Si on s’arrête au bout de son nez, on pourra penser que la fraternité est caractérisée par les relations privilégiées qui existent entre des frères de sang. On passera alors sous silence qu’il existe des frères ennemis à l’intérieur d’une même famille. Qu’en est-il alors de la fraternité lorsque l’on s’intéresse à la famille élargie, très élargie qu’est la famille humaine ?

Quelles sont les conditions à réunir pour que les situations privilégiées qui peuvent exister par le biais du sang s’universalisent dans une appartenance plus générale ?

Depuis MASLOW, ce qui est reconnu comme le moteur du comportement des hommes en groupe ; les responsables des ressources humaines ne l’ignorent pas, c’est le désir d’accomplissement. Nous n’allons pas le décrire, mais nous allons rappeler quelques-unes des conditions de sa satisfaction : appartenance, reconnaissance de soi par soi-même et reconnaissance de soi par les autres. Ce sont là les ingrédients de base auquel l’homme va s’accrocher pour exister en tant que personnalité. Produire des signes distinctifs de nature à provoquer des regards nourrissants pour l’égo est à la base de la formation de l’être existentiel. Derrière ce soi-disant accomplissement se cache le piège de l’ignorance. L’ignorance de l’existence de quelqu’un d’autre, de quelqu’un de tout autre dont la découverte ne peut venir que d’une révélation, la révélation de la rencontre avec celui qui n’est rien pour citer Durckheim.

Je dis bien une révélation, c’est-à-dire un passage qui ne doit pas qu’à l’intelligence mise au service de la conscience.

Cet Autre c’est l’être essentiel, c’est la personne, personnalité dégagée de toute sa gangue.

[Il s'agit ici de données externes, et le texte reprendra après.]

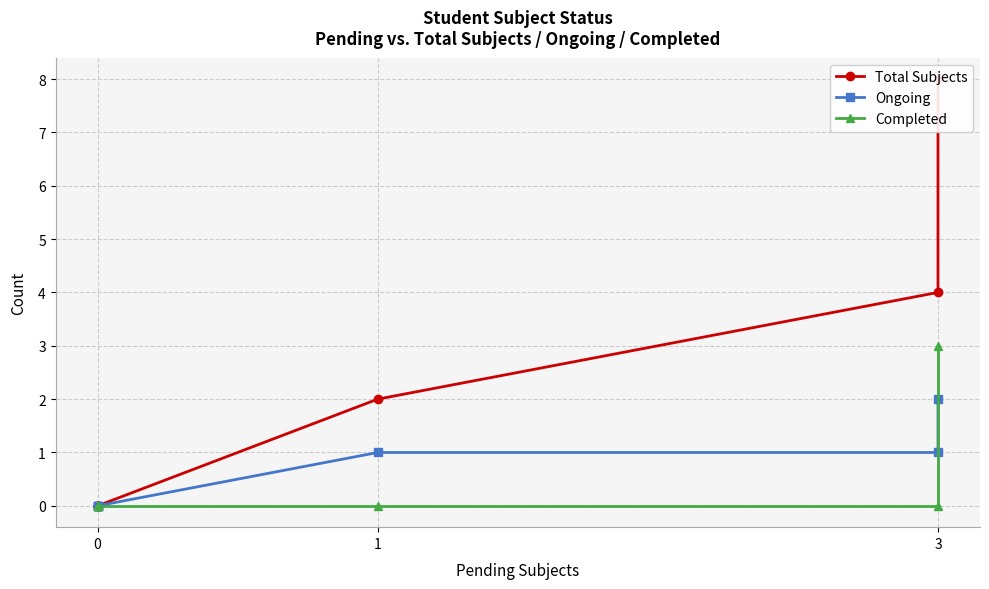

True or false: Ongoing and Total Subjects cross at least once.

False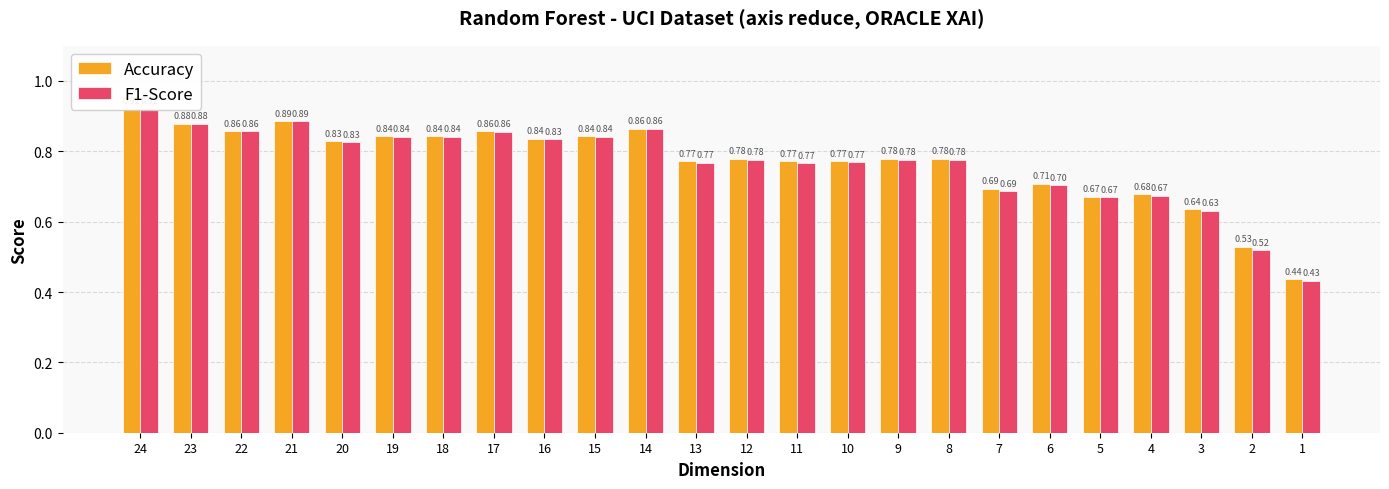

What is the sum of the F1-Score values at 15 and 2?

1.4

Et la fraternité dans tout cela !

Je la vois poindre derrière l’homme qui ayant rencontré son être essentiel peut s’ouvrir aux autres sans autre risque que de faire, dans l’Autre, la même rencontre. Je la vois s’éloigner avec les personnalités pour lesquelles la rencontre représente un risque d’effondrement si elle sort du cadre sécurisant de la relation ami-ennemi qui permet la vie ou la survie ordinaire.

Mais alors la fraternité existe-t-elle ?

Oui, nous en avons des témoignages :

François d’Assise est pour moi le témoignage toujours vivant.

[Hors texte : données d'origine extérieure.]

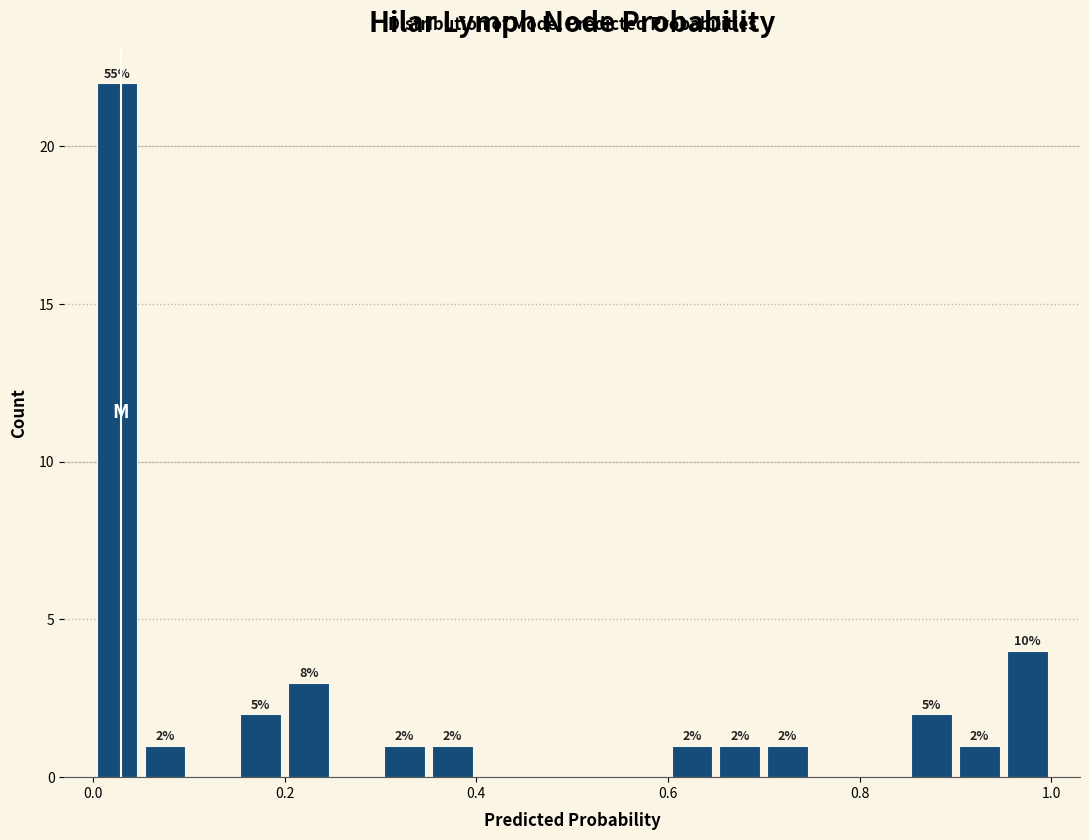

Read against the x-axis, roughly where is the centre of the tallest bar?

0.02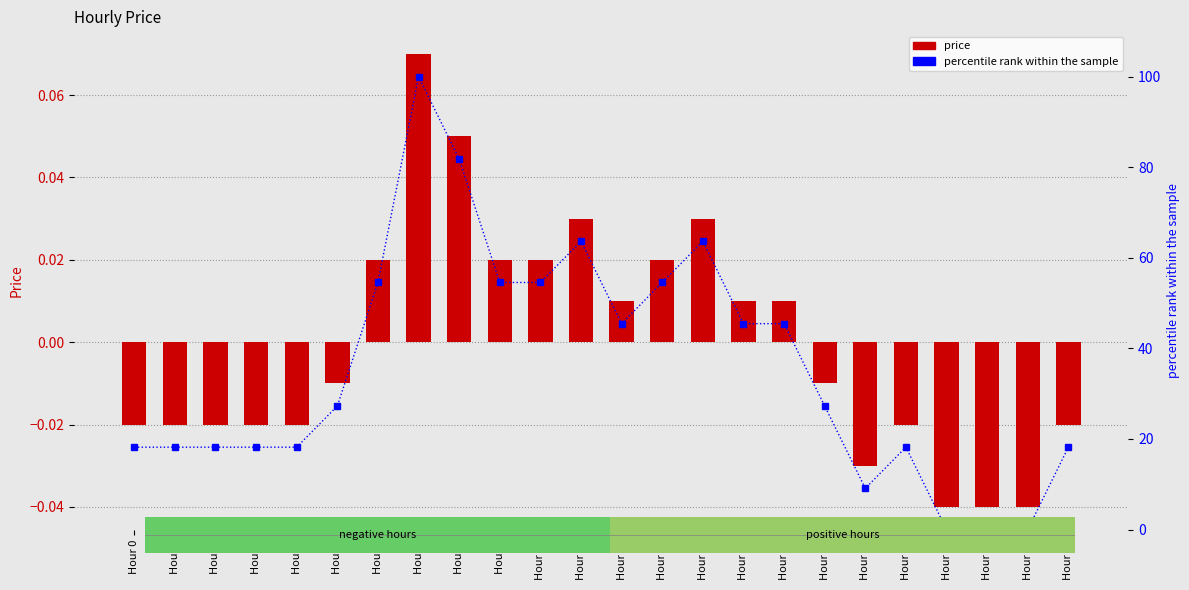

What is the difference between the percentile rank within the sample values at Hour 0 and Hour 6?

36.4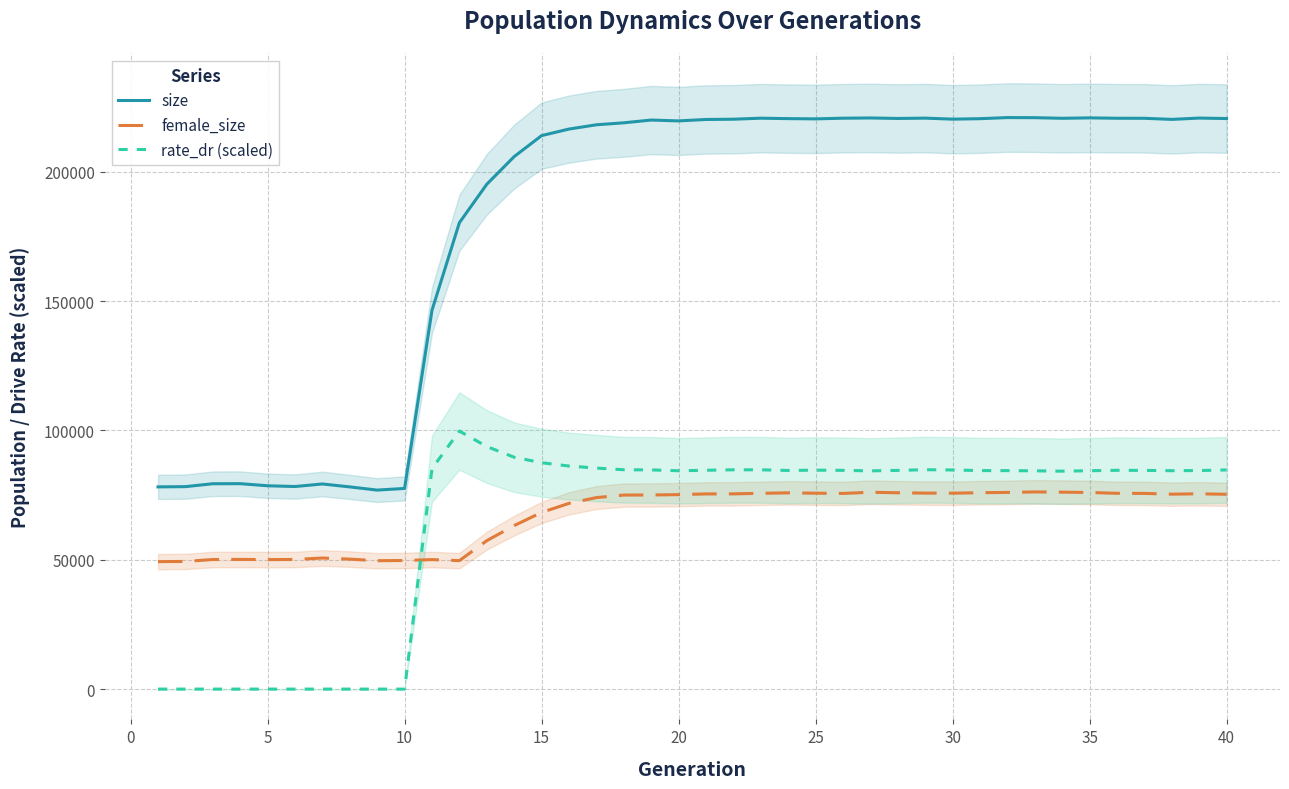

The value of rate_dr (scaled) at 40 is 84735.4. True or false?

True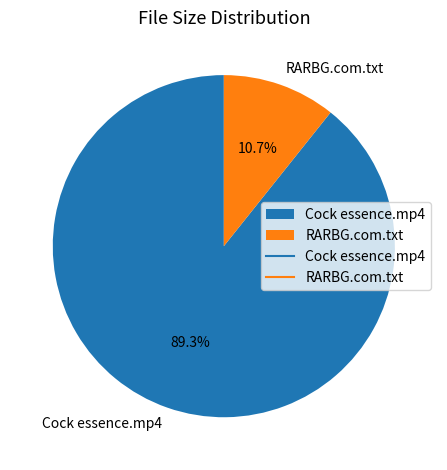

To the nearest percent, what is the combined percentage of Cock essence.mp4 and RARBG.com.txt?

100%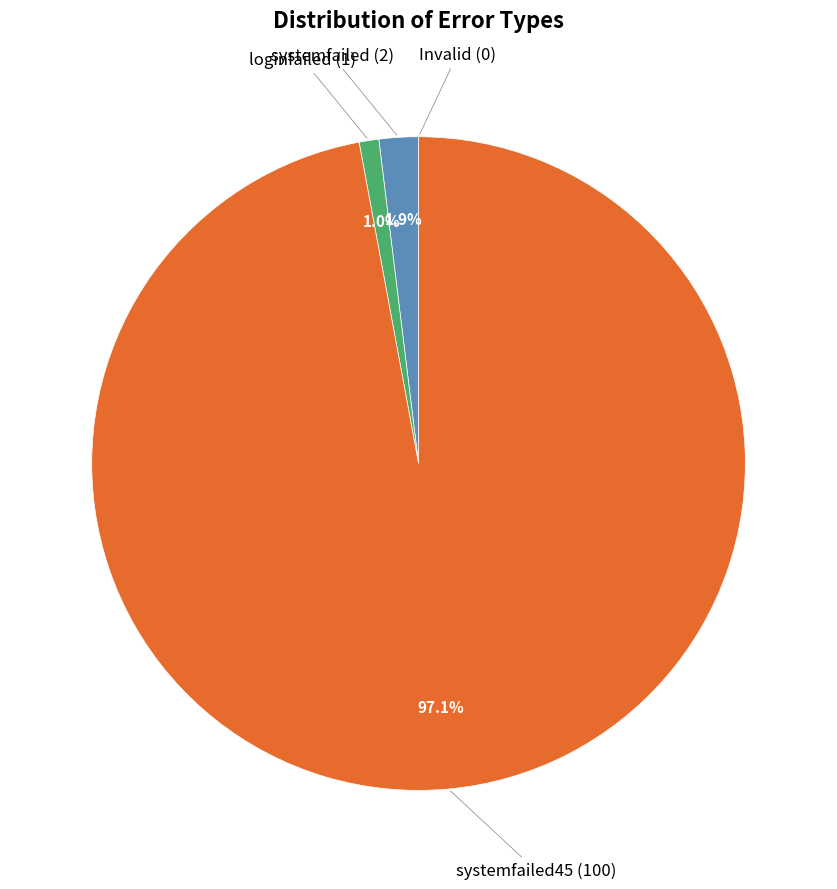

Is it true that systemfailed45 is 90% of the pie?

False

Et ce mardi, dans le stade de NANTERRE lorsque des milliers de personnes ont observé un silence absolu, sans directives particulières ! Une participante a dit : « ce silence c’est le résultat de la conscience de chacun abandonnée à une conscience unique ».

Ils étaient frères en humanité l’espace d’un instant.

Ces exemples et tout ce qui précède permettent de dire que la fraternité c’est une potentialité, ce peut être un état de grâce, et dans tous les cas c’est une remise en cause.A défaut de la discipline et des pratiques contemplatives qui ouvrent à la révélation de la source d’Amour intarissable, et de ses quelques résurgences sur le Chemin, la vie associative peut être l’occasion de découvrir des personnes.La dimension transformatrice de l’engagement dans un mouvement comme Habitat et Humanisme peut ainsi s’apprécier à l’aune de la fraternité dont quelques fois, il témoigne.